En refermant la BD me sont venues à l’esprit deux souvenirs. D’abord cette phrase lâchée au détour d’une conversation avec le grand "petit Robert" Giovanardi, l’emblématique militant CFDT d’Usinor : "Je suis persuadé qu’à partir des luttes de Longwy pouvait naître quelque chose de nouveau." Il nous quitta le 31 mars 2016 et nous laissa le soin d’envisager ce "nouveau". Et enfin Marcel Trillat qui, ironie de l’histoire, décède en septembre 2020, au moment où les auteurs mettent le point final à leur album. A propos du pouvoir et des chefs avec chapeaux à plumes il me dit un jour dans un grand éclat de rire: "On a perdu mais on les aura bien emmerdés !"

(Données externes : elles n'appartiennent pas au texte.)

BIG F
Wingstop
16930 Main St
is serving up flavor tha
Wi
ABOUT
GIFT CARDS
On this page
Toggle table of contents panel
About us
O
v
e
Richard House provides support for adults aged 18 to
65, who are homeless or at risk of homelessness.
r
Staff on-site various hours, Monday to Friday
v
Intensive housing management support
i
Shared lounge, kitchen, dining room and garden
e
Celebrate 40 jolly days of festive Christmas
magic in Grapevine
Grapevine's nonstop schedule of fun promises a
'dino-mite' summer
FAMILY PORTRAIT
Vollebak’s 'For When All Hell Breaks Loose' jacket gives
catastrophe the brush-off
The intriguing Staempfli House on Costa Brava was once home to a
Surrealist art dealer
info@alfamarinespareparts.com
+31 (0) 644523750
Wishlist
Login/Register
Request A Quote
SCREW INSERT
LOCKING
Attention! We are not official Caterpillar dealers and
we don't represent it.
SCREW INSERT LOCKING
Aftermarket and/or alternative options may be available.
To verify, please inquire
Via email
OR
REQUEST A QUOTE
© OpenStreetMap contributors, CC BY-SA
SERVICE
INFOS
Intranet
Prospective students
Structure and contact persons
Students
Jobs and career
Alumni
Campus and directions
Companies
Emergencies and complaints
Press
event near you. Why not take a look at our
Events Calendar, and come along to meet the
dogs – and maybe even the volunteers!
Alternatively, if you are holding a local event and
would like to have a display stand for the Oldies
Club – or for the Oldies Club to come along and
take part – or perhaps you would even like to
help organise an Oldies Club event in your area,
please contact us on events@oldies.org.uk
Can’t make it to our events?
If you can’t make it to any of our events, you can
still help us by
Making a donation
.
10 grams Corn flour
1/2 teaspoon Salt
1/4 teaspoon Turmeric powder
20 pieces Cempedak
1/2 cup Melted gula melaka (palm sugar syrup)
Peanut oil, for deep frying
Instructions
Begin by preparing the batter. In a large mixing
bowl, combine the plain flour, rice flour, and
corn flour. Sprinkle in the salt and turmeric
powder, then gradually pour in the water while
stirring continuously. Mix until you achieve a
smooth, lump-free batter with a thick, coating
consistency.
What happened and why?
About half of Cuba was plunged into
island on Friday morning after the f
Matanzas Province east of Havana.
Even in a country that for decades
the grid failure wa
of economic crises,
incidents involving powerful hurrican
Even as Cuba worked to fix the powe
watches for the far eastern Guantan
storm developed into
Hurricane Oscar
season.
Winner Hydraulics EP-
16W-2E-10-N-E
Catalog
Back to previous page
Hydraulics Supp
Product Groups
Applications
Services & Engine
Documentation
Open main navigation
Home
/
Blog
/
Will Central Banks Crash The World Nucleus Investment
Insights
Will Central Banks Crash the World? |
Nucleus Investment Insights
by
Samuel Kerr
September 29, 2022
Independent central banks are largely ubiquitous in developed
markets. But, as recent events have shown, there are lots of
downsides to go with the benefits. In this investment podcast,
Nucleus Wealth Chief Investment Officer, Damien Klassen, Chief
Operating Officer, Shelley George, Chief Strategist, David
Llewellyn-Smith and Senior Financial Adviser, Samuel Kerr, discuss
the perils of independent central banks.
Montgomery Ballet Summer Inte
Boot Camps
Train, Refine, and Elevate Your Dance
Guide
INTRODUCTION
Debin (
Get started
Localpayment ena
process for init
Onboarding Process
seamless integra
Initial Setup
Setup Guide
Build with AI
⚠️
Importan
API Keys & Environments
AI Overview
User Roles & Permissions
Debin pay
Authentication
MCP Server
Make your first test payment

Un éclat de rire salutaire bien compris des deux auteurs. Ils ont évité la tentation du pathos, de l'image d'un paradis perdu. La vallée des hauts-fourneaux n'était pas un paradis. Le militant Marcel Donati résumait ainsi son dilemme de lamineur : "comment peut-on aimer autant un métier qui vous tue un peu plus chaque jour ?"
La réponse a le visage de Camille et de tous ceux et celles qui comme moi étaient adolescents et enfants de sidérurgistes en 1978-1979. La liquidation des usines est une tragédie car elle assassine aussi une culture. Elle est aussi une libération car ce paysage de fumées et de poussière bouchait irrémédiablement l'avenir des jeunes qui rêvaient d'études et d'une autre vie. Nos parents se sont sacrifiés pour que nous ayons un meilleur destin, ce qui explique que nous soyons rétifs à l'autorité, à l'exploitation des plus fragiles, scandalisés par les injustices et les mauvaises manières faites à une classe ouvrière encore bien vivante mais disparue des radars médiatiques. Vous décélerez aussi tout cela entre les cases de cet album.
Vincent Bailly et Tristan Thil seront présents à Nancy le 24 avril à la librairie "La parenthèse" pour une séance de dédicaces. Lorraine Coeur d'acier (Ed. Futuropolis), 17 euros.